Supplemental Table 2. Factors associated with normal ABI.
| Variables | Univariate* | Multivariate# | ||
| Odds ratio (95% CI) | p value | Odds ratio (95% CI) | p value | |
| Chronic kidney disease | 2.89 (1.55-5.38) | < 0.01 | 2.70 (1.43-5.07) | < 0.01 |
| Male sex | 1.98 (1.11-3.55) | 0.02 | 1.91 (1.06-3.47) | 0.03 |
| Coronary artery disease | 1.88 (1.10-3.22) | 0.02 | 1.60 (0.92-2.78) | 0.1 |
* Univariate logistic regression was used to compare normal ABI and abnormal ABI groups. # Adjusted for chronic kidney disease, male sex, and coronary artery disease.

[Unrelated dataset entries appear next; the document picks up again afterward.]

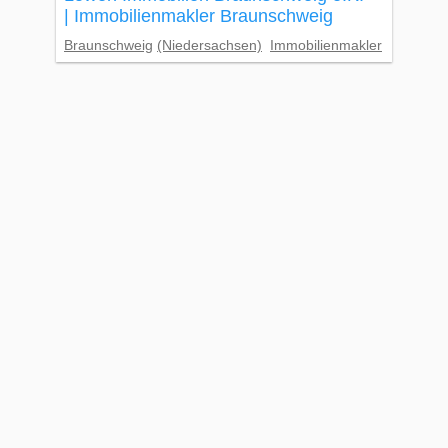
| Immobilienmakler Braunschweig
Braunschweig
(Niedersachsen)
Immobilienmakler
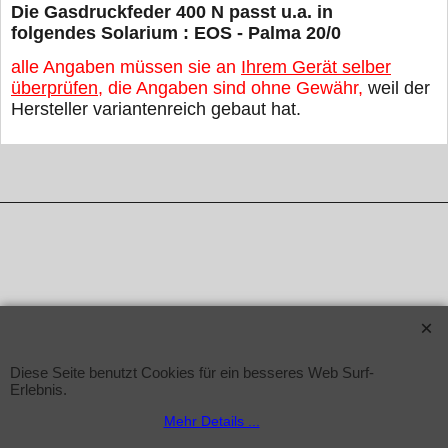
Die Gasdruckfeder 400 N passt u.a. in
folgendes Solarium : EOS - Palma 20/0
alle Angaben müssen sie an
Ihrem Gerät selber
überprüfen
, die Angaben sind ohne Gewähr,
weil der
Hersteller variantenreich gebaut hat.
WebShop erstellt mit ShopFactory Shop Software.
Diese Seite benutzt Cookies für ein besseres Web Surf-
Erlebnis.
Mehr Details ...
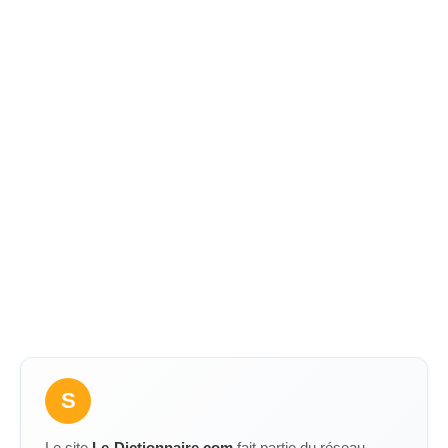
S
Le site
Le-Dictionnaire.com
fait partie du réseau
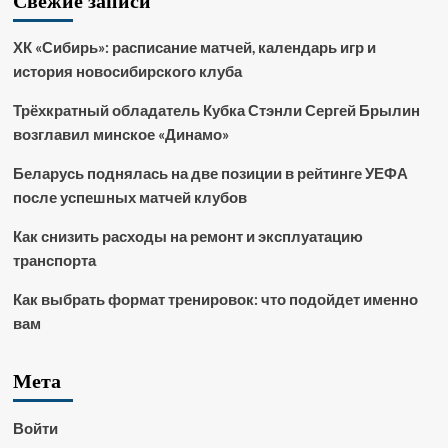
Свежие записи
ХК «Сибирь»: расписание матчей, календарь игр и
история новосибирского клуба
Трёхкратный обладатель Кубка Стэнли Сергей Брылин
возглавил минское «Динамо»
Беларусь поднялась на две позиции в рейтинге УЕФА
после успешных матчей клубов
Как снизить расходы на ремонт и эксплуатацию
транспорта
Как выбрать формат тренировок: что подойдет именно
вам
Мета
Войти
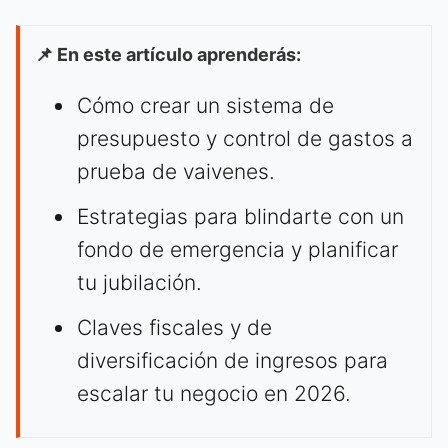
📌 En este artículo aprenderás:
Cómo crear un sistema de
presupuesto y control de gastos a
prueba de vaivenes.
Estrategias para blindarte con un
fondo de emergencia y planificar
tu jubilación.
Claves fiscales y de
diversificación de ingresos para
escalar tu negocio en 2026.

ABI, ankle-brachial index; CI, confidence interval.
Acknowledgments
We are grateful to Prof. Sheng-Hsiang Lin and Ms. Chih-Hui Hsu for providing the statistical consulting services from the Biostatistics Consulting Center, Clinical Medicine Research Center, National Cheng Kung University Hospital. This work was supported by a grant from the National Cheng Kung University Hospital (NCKUH-11205001).